A curve file holds a fit model and its results. For the full list of c* commands see c — Fitting. It is created with cc (attached to a data file) or cca (standalone, no data reference). The curve is defined by an expression in the dummy variable t.

Introductory example

 > fm 101 3 testdata
0 > =ox (i-50)/10
0 > =oy exp(-(x-j)^2/2/(1.4^j)^2)*ran(.8,1.2+0*i)
0 > cc p0*exp(-(t-p1)^2/2/p2^2)
1 > op0 1
1 > op1 1
1 > op2 1
1 > cf
1 > 0,1 p 1
0,1 > cp

Line by line:

  1. Create a test data set (101 points, 3 spectra, named testdata).
  2. Set x-scale from −5 to 5 in steps of 0.1.
  3. Set y to a noisy Gaussian whose width grows with spectrum index j.
  4. Create a Gaussian fit curve with three parameters. 5–7. Set initial parameter values (the default is 1 anyway).
  5. Fit — Levenberg-Marquardt least squares.
  6. Plot data (file 0) and fit (file 1) together.
  7. Print the fitted parameters.

The dummy variable t

Inside the curve expression, t is the running variable (the independent variable).
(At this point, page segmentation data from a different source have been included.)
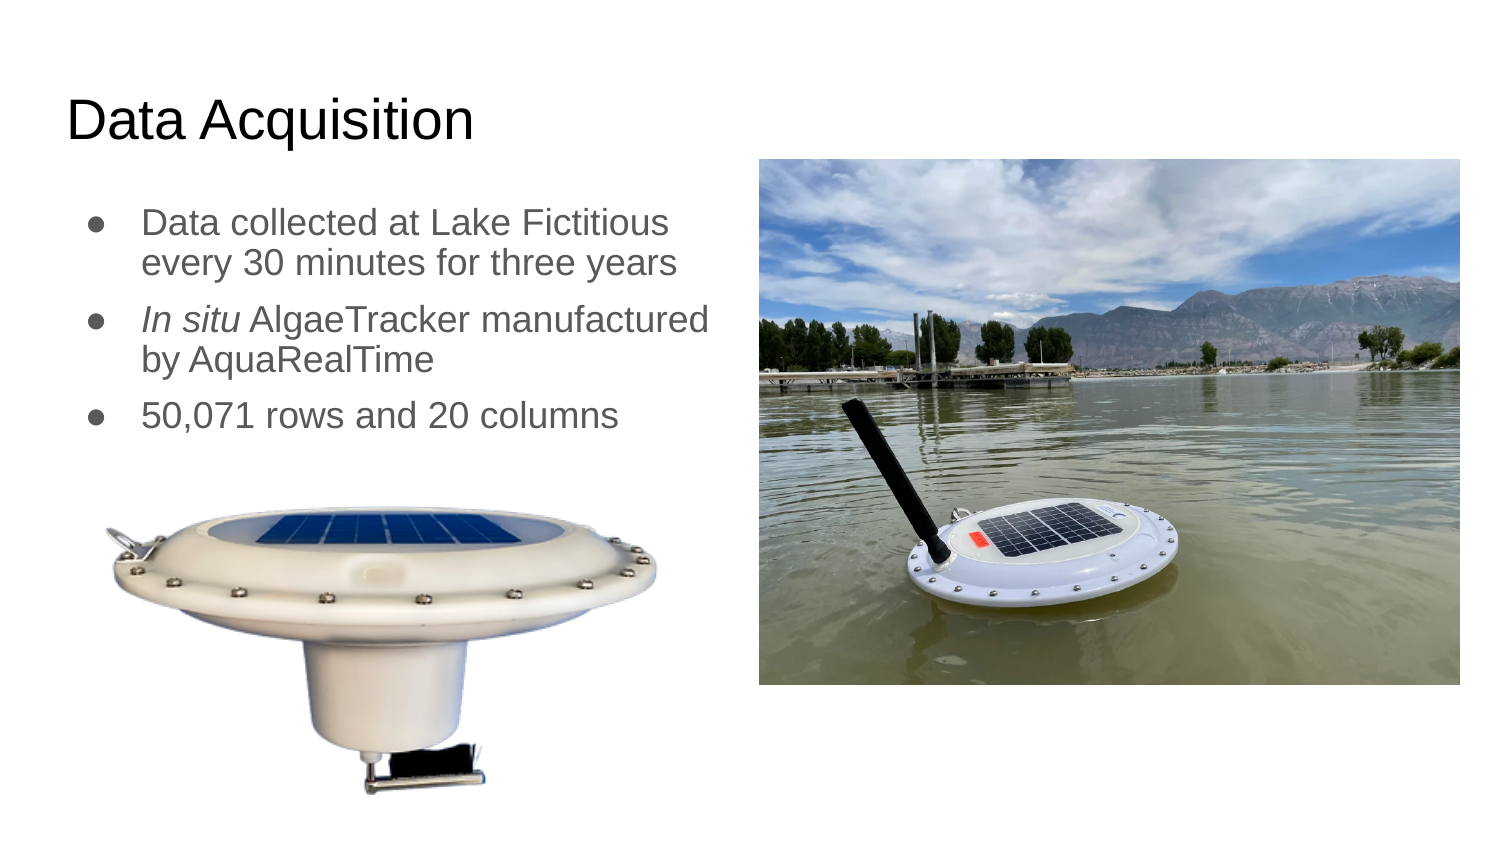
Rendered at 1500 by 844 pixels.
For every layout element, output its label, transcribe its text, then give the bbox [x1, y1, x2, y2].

title Data Acquisition [51, 72, 1449, 167]
picture [759, 159, 1461, 685]
picture [74, 483, 700, 809]
list Data collected at Lake Fictitious every 30 minutes for three years In situ AlgaeTracker manufactured by AquaRealTime 50,071 rows and 20 columns [51, 189, 750, 750]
It plays the role that x plays for data. All other expression syntax — file constants, z coordinates, parameters — works exactly as described in Expressions.

Convolution

Two special expression forms enable fitting with instrumental resolution:

conv(theory)

Convolutes theory with the resolution function set by cv. The resolution file must be set beforehand:

2 > cv 0      # use file 0 as the resolution
2 > cf        # fit with convolution

An optional shift argument shifts the convolution centre: conv(theory, shift).

resol(shift)

Evaluates to a copy of the resolution function (a Dirac delta peak in the limit of perfect resolution). Used to model an elastic line:

cc p0 + p1*resol(p2) + p3*conv(kwwc(t,p4,p5), p2)

Here:

  • p0 is a flat background.
  • p1*resol(p2) is a delta peak (elastic line) shifted by p2.
  • p3*conv(...) is the quasi-elastic line, shifted by p2.

Parameter management

Command Effect
op0 1.5 Set parameter p0 to 1.5
op0 pi/z0 Set p0 using an expression
cx 2 Fix p2 (exclude from fit)
cx 2+ Fix p2 and all parameters with higher indices
cu 2 Unfix p2
cg 1 Make p1 global (same value for all spectra in the file)
cp Print all parameters

Enforcing positive parameters

If a fit converges to a physically meaningless negative value, reset that parameter to its absolute value and refit:

11-13 > cf
         ...  (p1 is negative)
11-13 > op1 abs(p1)
11-13 > cf

Fit settings

Command Effect
cd <k> Set data file to fit (expression for k allowed)
cv <k> Set resolution/convolution file
cv- Disable convolution
cr <expr> Restrict fit to points where <expr> is true
cwc Constant weights
cwv Weights = reciprocal variance (default)
cf Run fit
cfs Run fit, allow slow (N²) convolution
cst 30 Set fit timeout to 30 seconds
cse 1e-13 Set fit accuracy (sqrt of differentiation step)

Extracting parameters

After fitting, use ci to extract a parameter into a new workspace:

13 > ci 1     # extract p1 vs z0 into a new workspace
13 > ci *     # extract all parameters

The result is a data file where y = parameter value and x = the corresponding z0 (e.g. scattering angle). Alternatively, oi p0 does the same for p0.

Slow convolution error

If you see:

not equidistant and slow convolution not allowed
exception in fit function

the energy grid is not equidistant (typically caused by mpa with a factor that produces a non-integer result). Three solutions:

  1. Use mpaf <n> instead of mpa — bins by a fixed integer factor, always produces equidistant channels, and enables fast convolution.
  2. Use cfs instead of cf — allows slow (O(N²)) convolution at the cost of speed.
  3. Reduce data to the elastic region first (mr abs(x)<6), then the number of points is small enough that cfs is fast.